(Assigned task)
Beginning with the line that holds "Concatenar Títulos con Texto (3:42)" and finishing with the line that holds "Baconlindad kyckling med", repeat the listing exactly, leaving every picture out.

-- Record excerpts follows --

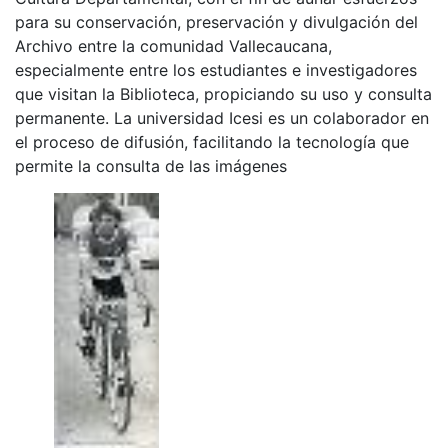
para su conservación, preservación y divulgación del
Archivo entre la comunidad Vallecaucana,
especialmente entre los estudiantes e investigadores
que visitan la Biblioteca, propiciando su uso y consulta
permanente. La universidad Icesi es un colaborador en
el proceso de difusión, facilitando la tecnología que
permite la consulta de las imágenes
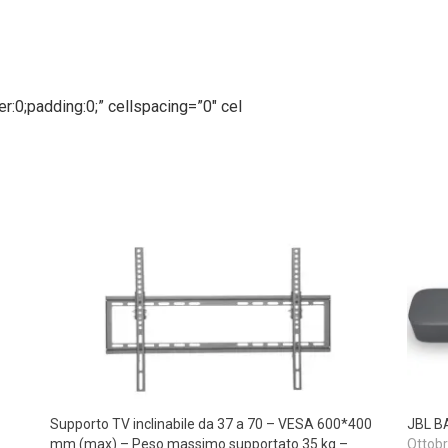
r:0;padding:0;” cellspacing=”0″ cel
Supporto TV inclinabile da 37 a 70 – VESA 600*400
JBL BA
mm (max) – Peso massimo supportato 35 kg –
Ottobr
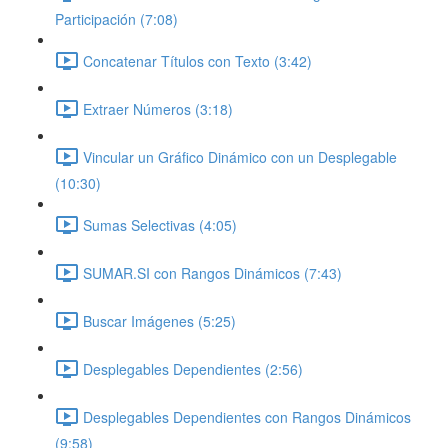
Participación (7:08)
Concatenar Títulos con Texto (3:42)
Extraer Números (3:18)
Vincular un Gráfico Dinámico con un Desplegable
(10:30)
Sumas Selectivas (4:05)
SUMAR.SI con Rangos Dinámicos (7:43)
Buscar Imágenes (5:25)
Desplegables Dependientes (2:56)
Desplegables Dependientes con Rangos Dinámicos
(9:58)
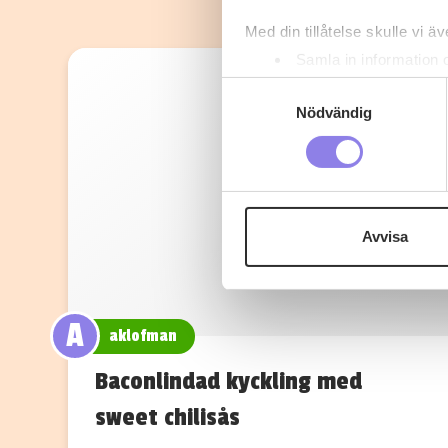
Med din tillåtelse skulle vi äve
Samla in information 
Identifiera din enhet 
Samtyckesval
Ta reda på mer om hur dina pe
Nödvändig
eller dra tillbaka ditt samtyc
Denna webbplats innehåller
eller äldre. Genom att besöka
Avvisa
Vi använder enhetsidentifierar
sociala medier och analysera 
till de sociala medier och a
A
med annan information som du 
aklofman
Baconlindad kyckling med
sweet chilisås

-- Record excerpts concluded --

(Result of this exercise)
Concatenar Títulos con Texto (3:42)
Extraer Números (3:18)
Vincular un Gráfico Dinámico con un Desplegable
(10:30)
Sumas Selectivas (4:05)
SUMAR.SI con Rangos Dinámicos (7:43)
Buscar Imágenes (5:25)
Desplegables Dependientes (2:56)
Desplegables Dependientes con Rangos Dinámicos
(9:58)
Med din tillåtelse skulle vi äve
Samla in information 
Identifiera din enhet 
Samtyckesval
Ta reda på mer om hur dina pe
Nödvändig
eller dra tillbaka ditt samtyc
Denna webbplats innehåller
eller äldre. Genom att besöka
Avvisa
Vi använder enhetsidentifierar
sociala medier och analysera 
till de sociala medier och a
A
med annan information som du 
aklofman
Baconlindad kyckling med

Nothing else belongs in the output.